Tuesday, August 4, 2015

2015-08-04: Autonomy Incubator Intern Nick Woodward Designs UAV Geo-Containment Software, Plastic Bananas

Nick, surrounded by recent projects, edits a design for the 3D printer.

The most noticeable thing about Nick Woodward's workspace is not the complex code covering his two desktop screens, nor is it the vivid illustrations adorning his PowerPoint slides as he prepares for his exit presentation on Thursday. It's the bananas. When he's not elbow-deep in unmanned flight safety research (which is most of the time), Nick relaxes by designing and 3D printing tiny plastic props for the Autonomy Incubator's demonstrations. Once they're implemented, the intention is to offer them as souvenirs to high-profile visitors as well. Some offices give out pens with their logo on them; we send people home with bananas and Pac-Man figurines.

NASA's tiniest airplane, banana for scale.

Blinky, with "AUTONOMY INCUBATOR" printed on his head.

Pac-Man, also representing the AI in his own way.

We bet you're REALLY wondering what we're doing with a plastic human heart.

"I sort of inserted myself as the CAD guy," he said, citing a long history of 3D printing experience. "It's a lot of fun."

His adventures in 3D printing are only a casual hobby during his breaks from his real project, however-- his area of research this summer has been autonomous flight safety, and his end result is a piece of software that sets and enforces geographic boundaries for autonomous UAVs during outdoor flight. Think of it like an invisible fence for your dog.

"We have the actual safety net up in the flight area to protect the humans," Nick said. "This project is aimed toward maintaining not only [outdoor] vehicle safety, but the safety of those around the vehicle."

Nick's program divides the geo-containment area into a flight zone, where the UAV is approved to fly, a "soft border" zone, and a "hard border" boundary. If a vehicle strays across the soft border, "The software basically tells the vehicle, 'Hey, you're close to leaving the flight zone, but as long as you don't make a dash for the hard border, we're good,'" Nick explained.  The program also steps in and the UAV's flight trajectory to predict if it's preparing to leave the geo-containment area while it's in the soft border zone.

On the off chance that a vehicle crosses the hard border, two things can happen: The first thing the software will do is command the vehicle to land immediately, since that's one possible safe maneuver. If the land command doesn't work for some reason, then the program can shut off the motors.

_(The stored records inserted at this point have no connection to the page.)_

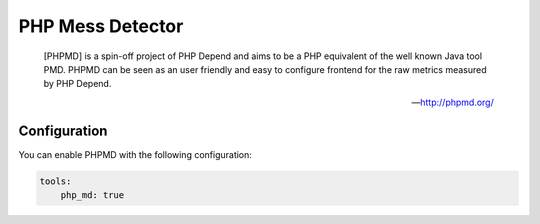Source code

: PHP Mess Detector
=================

    [PHPMD] is a spin-off project of PHP Depend and aims to be a PHP equivalent of the well known Java tool PMD. PHPMD
    can be seen as an user friendly and easy to configure frontend for the raw metrics measured by PHP Depend.

    --- http://phpmd.org/



Configuration
-------------

You can enable PHPMD with the following configuration:

.. code-block :: yaml

    tools:
        php_md: true
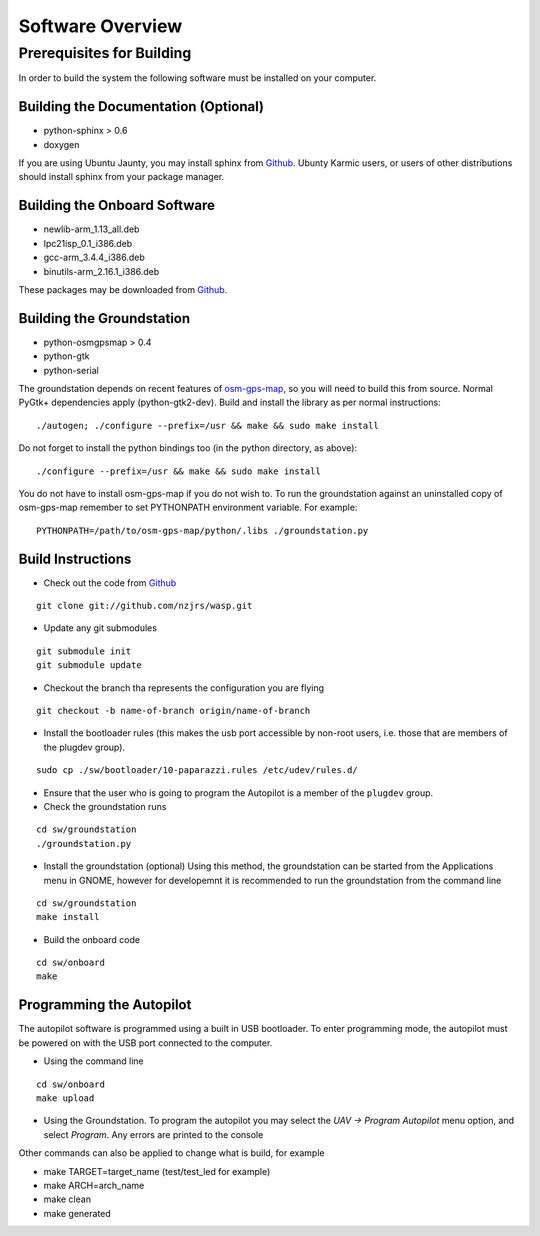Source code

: Software Overview
=================

Prerequisites for Building
**************************

In order to build the system the following software must be installed on your 
computer.

Building the Documentation (Optional)
-------------------------------------
- python-sphinx > 0.6 
- doxygen

If you are using Ubuntu Jaunty, you may install sphinx from Github_. Ubunty Karmic users, or users of other distributions should install sphinx from your package manager.

Building the Onboard Software
-----------------------------
- newlib-arm_1.13_all.deb
- lpc21isp_0.1_i386.deb
- gcc-arm_3.4.4_i386.deb
- binutils-arm_2.16.1_i386.deb

These packages may be downloaded from Github_.

Building the Groundstation
--------------------------
- python-osmgpsmap > 0.4
- python-gtk
- python-serial

The groundstation depends on recent features of osm-gps-map_, so you will need to build this from source. Normal PyGtk+ dependencies apply (python-gtk2-dev). Build and install the library as per normal instructions::

    ./autogen; ./configure --prefix=/usr && make && sudo make install

Do not forget to install the python bindings too (in the python directory, as above)::

    ./configure --prefix=/usr && make && sudo make install

You do not have to install osm-gps-map if you do not wish to. To run the groundstation against an uninstalled copy of osm-gps-map remember to set PYTHONPATH environment variable. For example::

    PYTHONPATH=/path/to/osm-gps-map/python/.libs ./groundstation.py

Build Instructions
------------------
- Check out the code from Github_

::

    git clone git://github.com/nzjrs/wasp.git

- Update any git submodules

::

    git submodule init
    git submodule update

- Checkout the branch tha represents the configuration you are flying

::

    git checkout -b name-of-branch origin/name-of-branch

- Install the bootloader rules (this makes the usb port accessible by non-root users, i.e. those that are members of the plugdev group).

::

    sudo cp ./sw/bootloader/10-paparazzi.rules /etc/udev/rules.d/

- Ensure that the user who is going to program the Autopilot is a member of the ``plugdev`` group.
- Check the groundstation runs

::

    cd sw/groundstation
    ./groundstation.py

- Install the groundstation (optional)
  Using this method, the groundstation can be started from the Applications menu in GNOME, however for developemnt it is recommended to run the groundstation from the command line

::

    cd sw/groundstation
    make install

- Build the onboard code

::

    cd sw/onboard
    make

Programming the Autopilot
-------------------------
The autopilot software is programmed using a built in USB bootloader. To enter programming mode, the autopilot must be powered on with the USB port connected to the computer. 

- Using the command line

::

    cd sw/onboard
    make upload

- Using the Groundstation. To program the autopilot you may select the *UAV -> Program Autopilot* menu option, and select *Program*. Any errors are printed to the console

Other commands can also be applied to change what is build, for example

- make TARGET=target_name (test/test_led for example)
- make ARCH=arch_name
- make clean
- make generated


.. _Github: http://github.com/nzjrs/wasp
.. _osm-gps-map: http://github.com/nzjrs/osm-gps-map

Nick is proud of his finished product, but says that working on emergency safety protocols has been an unusual experience for him.

"The weird thing about this project is, this is a piece of software I hope never gets used," he said.

This summer has been Nick's second in the AI; he first joined the team in 2014 when he came on board to help build a "dual hardware-in-the-loop simulator." Since the AI didn't have an in-house flight range last year, building sophisticated simulators was the only way for the team to run tests.

"We would strap the [UAV] components onto a table, feed it false information, and pipe its output back," he said.

Of the incredibly diverse roles he's played in the Incubator, he merely shrugs the challenge off as part of the job.

"I'm a robotics engineer, so I'm supposed to be able to tackle things as they pop up," he said. "Being able to evolve and adapt to the problem at hand is an important part of being an engineer."

Nick and high school intern Nick in one of their friendly debates.

Soon, Nick will depart the AI for Worcester Polytechnic Institute, which is apparently pronounced "WOO-ster," not "Wor-kes-ter." We're just as baffled as you are.